Au-delà chez le jeune adolescent où chez l’adulte le traitement sera plus long et peut demander des compromis sauf s’il s’agit d’un traitement d’alignement dans lequel la croissance faciale et la coordination dentaire est satisfaisante.
Le traitement peut même exiger une chirurgie maxillo-faciale après organisation des arcades dentaires par un traitement orthodontique pour rétablir un équilibre osseux indispensable à la conservation des dents et de leur tissu de soutien. En plus d’un ressenti de déséquilibre facial, la succion d’un doigt, une respiration exclusivement par la bouche, une mastication difficile sont autant de signes d’alerte qui doivent conduire à consulter.
Quel rapport y a-t-il entre l’orthodontie et l’ostéopathie ? 


À la naissance, il est assez fréquent qu’une visite chez l’ostéopathe soit suggérée, soit quand il existe un torticolis congénital, soit lorsque le crâne est déformé par l’accouchement. Lors de l’apprentissage de la marche, une autre visite sera bienvenue. C’est également à cet âge que se mettent en place les dents pour la mastication des aliments.
Le mouvement de la marche est « latéral alterné » tout comme la mastication qui devrait être latérale alternée également mais que notre alimentation molle rend souvent trop rapide, verticale et inadaptée. 

Enfin, lors du traitement orthodontique, pour ne pas fixer par les rapports dentaires une lésion corporelle à distance, là encore 2 à 3 séances d’ostéopathies sont un minimum au cours du traitement.
La difficulté restant la compréhension de l’apport réciproque des uns et des autres car notre langage de praticien est parfois trop technique pour un échange enrichissant et freine la coopération active du patient dans une écoute attentive à lui-même.
Comment se passe la consultation du jeune enfant ?
Dans mon cabinet, elle dure 30 minutes environ, un questionnaire simple est rempli par les parents où il est demandé notamment de souligner les problèmes de naissance, de santé, mais également les habitudes posturales de l’enfant pendant son sommeil ou dans sa façon de s’asseoir.
Pendant ce temps, l’enfant est observé debout de face, de profil, en mouvement. Le serrage des dents est étudié debout et allongé pour vérifier une symétrie de fonctionnement musculaire. Le schéma squelettique facial est visualisé, chaque arcade dentaire est observée pour regarder et compter les dents bien évidemment, repérer les asymétries, la localisation des usures dentaires, puis il faut apprécier des décalages antéro postérieur ou latéraux, des absences de contacts ou des contacts dentaires trop importants avec abrasion des dents de lait généralisée ou localisée.
L’analyse du comportement labiale, linguale, jugale lors des fonctions respiratoires, lors de la déglutition, de la phonation et de la mastication est essentielle. Les mouvements articulaires lors de l’ouverture et de la fermeture avec déjà des orientations unilatérales sont à souligner et à rapprocher d’éventuelles asymétries, la position des yeux, des arcades sourcilières, des narines, des oreilles sont donc notées.
Des examens complémentaires et notamment radiologiques peuvent être demandés pour une consultation ultérieure. 

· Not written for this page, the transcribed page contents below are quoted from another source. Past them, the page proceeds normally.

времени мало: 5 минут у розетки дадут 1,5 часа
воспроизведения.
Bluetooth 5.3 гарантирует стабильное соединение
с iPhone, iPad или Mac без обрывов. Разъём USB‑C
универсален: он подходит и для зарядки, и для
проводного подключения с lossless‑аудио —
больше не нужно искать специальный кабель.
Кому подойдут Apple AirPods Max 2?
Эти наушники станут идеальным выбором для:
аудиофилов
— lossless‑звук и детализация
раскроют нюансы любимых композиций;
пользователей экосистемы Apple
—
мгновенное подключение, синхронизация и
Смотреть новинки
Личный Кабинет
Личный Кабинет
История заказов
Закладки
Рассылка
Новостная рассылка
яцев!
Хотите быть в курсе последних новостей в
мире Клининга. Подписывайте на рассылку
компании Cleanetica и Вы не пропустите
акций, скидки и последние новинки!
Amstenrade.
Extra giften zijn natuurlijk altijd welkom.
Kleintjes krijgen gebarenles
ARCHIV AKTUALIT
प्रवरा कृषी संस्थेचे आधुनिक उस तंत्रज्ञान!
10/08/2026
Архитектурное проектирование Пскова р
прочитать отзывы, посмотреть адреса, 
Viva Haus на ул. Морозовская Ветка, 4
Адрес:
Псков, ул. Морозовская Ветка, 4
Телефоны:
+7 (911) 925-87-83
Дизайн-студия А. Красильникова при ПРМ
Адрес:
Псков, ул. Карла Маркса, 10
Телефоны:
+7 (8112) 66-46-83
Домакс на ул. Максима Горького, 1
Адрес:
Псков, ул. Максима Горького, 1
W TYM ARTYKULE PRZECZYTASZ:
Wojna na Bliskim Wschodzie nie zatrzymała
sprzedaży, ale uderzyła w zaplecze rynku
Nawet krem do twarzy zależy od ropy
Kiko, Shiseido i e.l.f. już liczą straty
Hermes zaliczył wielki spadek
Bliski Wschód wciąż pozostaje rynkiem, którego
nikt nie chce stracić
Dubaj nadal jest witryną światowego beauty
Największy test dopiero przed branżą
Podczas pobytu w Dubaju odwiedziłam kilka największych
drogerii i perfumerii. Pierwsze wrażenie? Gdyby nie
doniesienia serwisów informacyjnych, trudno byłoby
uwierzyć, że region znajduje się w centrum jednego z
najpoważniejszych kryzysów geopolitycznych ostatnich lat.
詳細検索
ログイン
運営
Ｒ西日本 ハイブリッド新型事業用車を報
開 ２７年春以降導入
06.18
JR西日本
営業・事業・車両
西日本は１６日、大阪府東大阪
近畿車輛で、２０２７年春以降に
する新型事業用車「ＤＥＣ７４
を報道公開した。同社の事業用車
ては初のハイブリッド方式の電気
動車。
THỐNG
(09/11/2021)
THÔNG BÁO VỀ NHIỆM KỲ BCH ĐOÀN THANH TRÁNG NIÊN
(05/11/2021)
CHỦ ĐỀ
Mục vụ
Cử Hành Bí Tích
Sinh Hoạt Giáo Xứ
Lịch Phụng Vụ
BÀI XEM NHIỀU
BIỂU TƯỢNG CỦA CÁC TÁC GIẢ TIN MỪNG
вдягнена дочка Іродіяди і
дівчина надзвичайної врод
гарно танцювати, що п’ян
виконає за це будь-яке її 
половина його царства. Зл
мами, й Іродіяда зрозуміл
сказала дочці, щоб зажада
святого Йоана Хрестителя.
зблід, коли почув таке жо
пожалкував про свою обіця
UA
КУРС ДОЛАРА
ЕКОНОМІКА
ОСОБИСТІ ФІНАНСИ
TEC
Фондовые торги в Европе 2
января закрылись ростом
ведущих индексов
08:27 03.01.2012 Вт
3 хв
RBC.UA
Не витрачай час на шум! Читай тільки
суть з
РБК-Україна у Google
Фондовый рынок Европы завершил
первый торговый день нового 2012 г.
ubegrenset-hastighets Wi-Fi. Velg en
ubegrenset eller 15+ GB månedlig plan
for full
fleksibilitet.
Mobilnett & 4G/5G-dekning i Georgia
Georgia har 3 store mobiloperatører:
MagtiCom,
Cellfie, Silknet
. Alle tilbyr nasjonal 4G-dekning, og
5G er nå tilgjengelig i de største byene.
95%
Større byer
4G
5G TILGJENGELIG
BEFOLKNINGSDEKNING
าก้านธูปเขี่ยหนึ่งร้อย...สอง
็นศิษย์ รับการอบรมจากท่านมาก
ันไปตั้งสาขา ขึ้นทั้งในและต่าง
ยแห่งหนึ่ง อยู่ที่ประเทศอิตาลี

De nombreuses recommandations sont données au petit patient et à sa famille pour changer le ressenti corporel et l’ouvrir à un meilleur équilibre. Un support vidéo est toujours remis pour accompagner les conseils.
Une ordonnance d’orthophonie ou un mot pour un ostéopathe est parfois nécessaire. Une équilibration dentaire sera entreprise si l’enfant le permet ou envisagée assez rapidement lors d’une deuxième consultation. 

Cette première consultation doit rechercher l’étiologie première pour traiter en profondeur la cause du déséquilibre dentaire et non le symptôme.